Stored entries ::
= = = = =

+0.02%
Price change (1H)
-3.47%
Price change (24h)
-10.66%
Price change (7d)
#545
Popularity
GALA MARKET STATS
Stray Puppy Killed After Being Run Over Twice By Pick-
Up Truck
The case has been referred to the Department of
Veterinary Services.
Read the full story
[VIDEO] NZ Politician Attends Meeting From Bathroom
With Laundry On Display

= = = = =

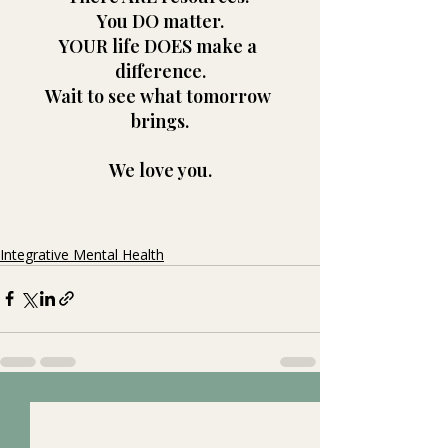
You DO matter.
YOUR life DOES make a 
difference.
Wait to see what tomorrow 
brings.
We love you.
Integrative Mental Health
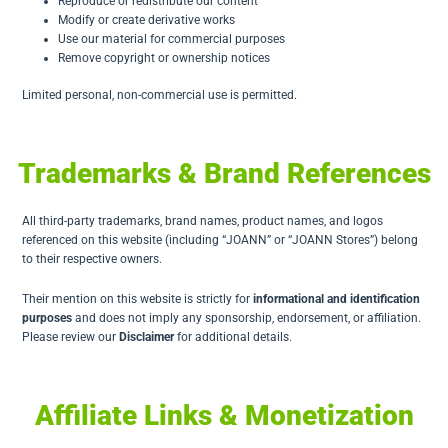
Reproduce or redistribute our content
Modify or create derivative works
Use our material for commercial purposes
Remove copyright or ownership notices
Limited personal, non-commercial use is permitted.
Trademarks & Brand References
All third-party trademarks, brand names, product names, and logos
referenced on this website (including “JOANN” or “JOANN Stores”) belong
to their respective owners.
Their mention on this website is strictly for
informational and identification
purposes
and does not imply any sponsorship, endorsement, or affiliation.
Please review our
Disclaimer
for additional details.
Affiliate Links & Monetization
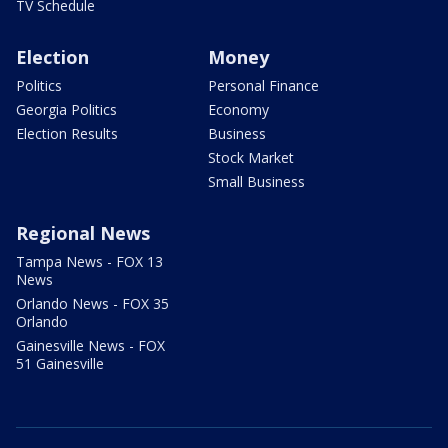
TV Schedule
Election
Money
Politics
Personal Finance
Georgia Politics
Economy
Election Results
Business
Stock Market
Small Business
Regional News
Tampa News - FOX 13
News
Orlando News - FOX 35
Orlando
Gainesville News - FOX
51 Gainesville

= = = = =

WORK INSTRUCTION :: Quote the lines starting at the one that contains "You DO matter." and ending at the one that contains "Affiliate Links & Monetization", including both. Leave the pictures out of your answer.

EXERCISE ANSWER ::
You DO matter.
YOUR life DOES make a 
difference.
Wait to see what tomorrow 
brings.
We love you.
Integrative Mental Health
Reproduce or redistribute our content
Modify or create derivative works
Use our material for commercial purposes
Remove copyright or ownership notices
Limited personal, non-commercial use is permitted.
Trademarks & Brand References
All third-party trademarks, brand names, product names, and logos
referenced on this website (including “JOANN” or “JOANN Stores”) belong
to their respective owners.
Their mention on this website is strictly for
informational and identification
purposes
and does not imply any sponsorship, endorsement, or affiliation.
Please review our
Disclaimer
for additional details.
Affiliate Links & Monetization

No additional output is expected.